News travels fast in an overstaffed household. Suddenly the kitchen was filled with all kinds of people busily intent on doing next to nothing. My grandmother accepted a fresh apron from Michel and tied it over her bee ensemble. Then, while he nervously minced an onion, she stood eyeballing the mound of hamburger meat someone had placed on the table before her.
“You’re supposed to squeeze it around like Play-Doh,” I told her.

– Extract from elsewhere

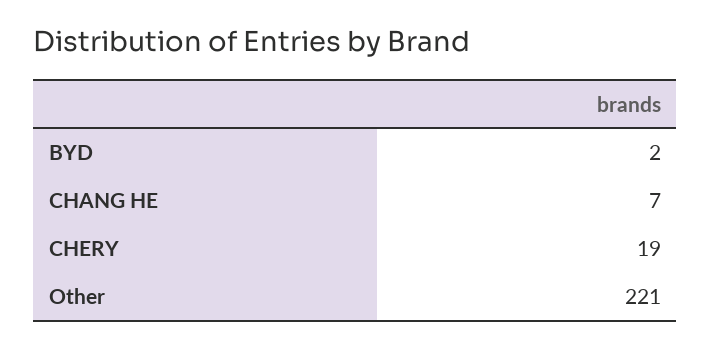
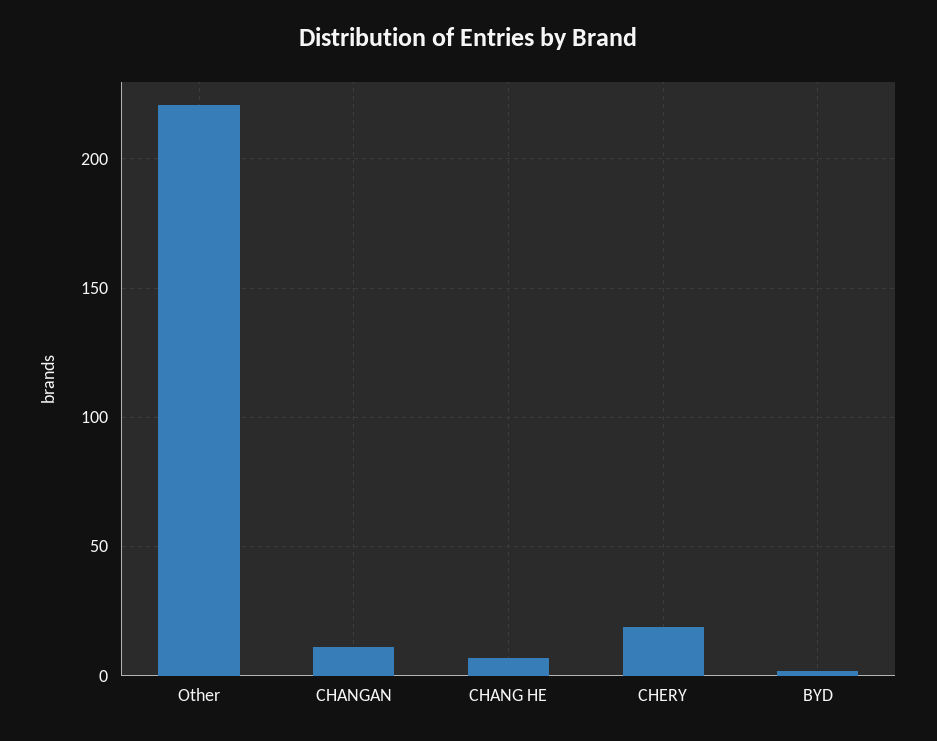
CHANGAN: none -> 10

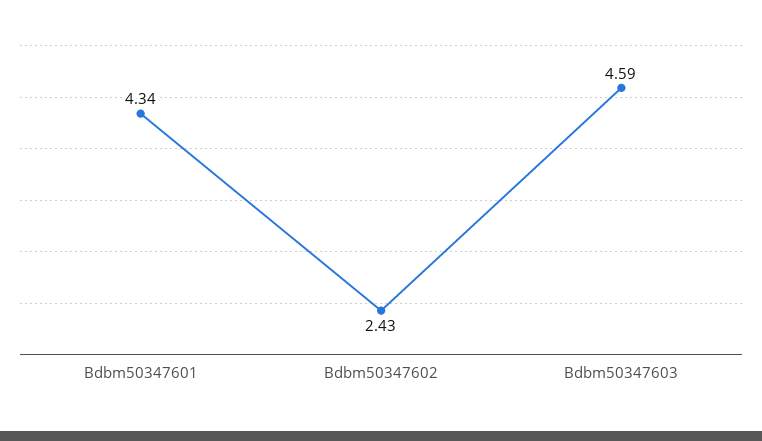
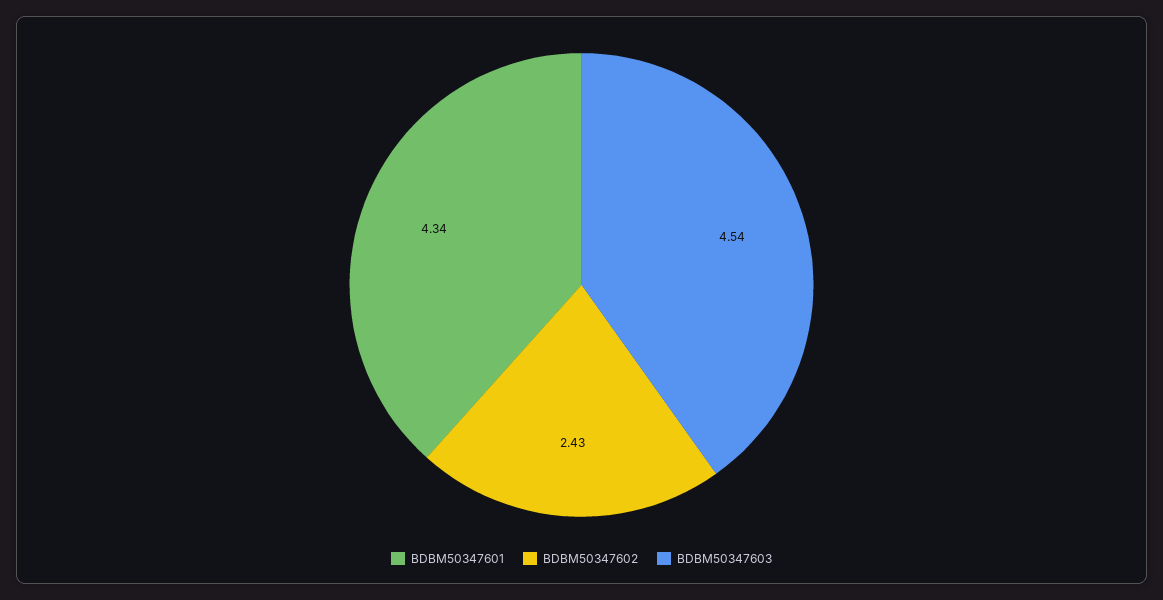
Bdbm50347603: 4.59 -> 4.54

“Right-o—like this?” Marshaling her courage, she picked some up and patted it with her hands. This wasn’t so bad. Emboldened, she picked up another bright red handful. “Oh!” she cried, surprised by the squelchy sound of it going through her fingers. Everyone laughed, and my grandmother giggled a little herself. Before long her manicure was smeared with fat and tissue, and her big diamond flashed through the globs as she squished and squeezed and hummed and mooshed the meat around like a two-year-old making g
ory mud pies. As Michel instructed her, she added the onions, capers, Worcestershire sauce, parsley, some mustard, and an egg, and then smoothed it all into the shape of a loaf before etching decorative crosses over the top with a butter knife.
“There!” She beamed. (And farted the tiniest of tinies in her pleasure.) She smiled at everyone around the room, and everyone smiled back at her. We knew she would as soon repeat this exercise on her own as she would apply for a job at Dairy Queen.
On the evening of August 8, my brothers and I sat with our grandparents in the big, curved living room and watched Nixon give his resignation speech. Tears streamed down my grandfather’s face as he slumped in his yellow Saarinen chair, a dark Rorschach stain spreading across his lap. It was as if the entire carpet of his world had been pulled out from under him. Nixon had been my grandfather’s last ticket to diplomatic fruition. Through favors and donations, my grandfather had long been greasing the conduit to what he wanted most in the world: the ambassadorship to France.
A couple of weeks later there was a cocktail party at Nelson Rockefeller’s place in Seal Harbor. My grandfather and Nelson were good friends. Both were from wealthy families, and both had the ambition to govern. They shared other passions: France, art, food and wine, and (surprise) the Republican Party. Their summer houses had been designed by Wallace Harrison, the architect of Rockefeller Center and the United Nations. Each was a past president of the Museum of Modern Art (Nelson’s mother had founded it), and philanthropy was of paramount importance to both. The difference was, Nelson was the real thing; he was not only substantially richer, he was far better at being rich. He was from one of the contemporary world’s wealthiest families, whereas the financial glory days of the Burdens and the Vanderbilts was his-tor-ee. Career-wise, Nelson had it going on too. He was a professional politician who won elections (even if his campaigns were heavily self-funded), not a diplomat who had to win appointments. Now, to cap off a perfectly ghastly summer, President Ford had nominated Nelson for the vice presidency.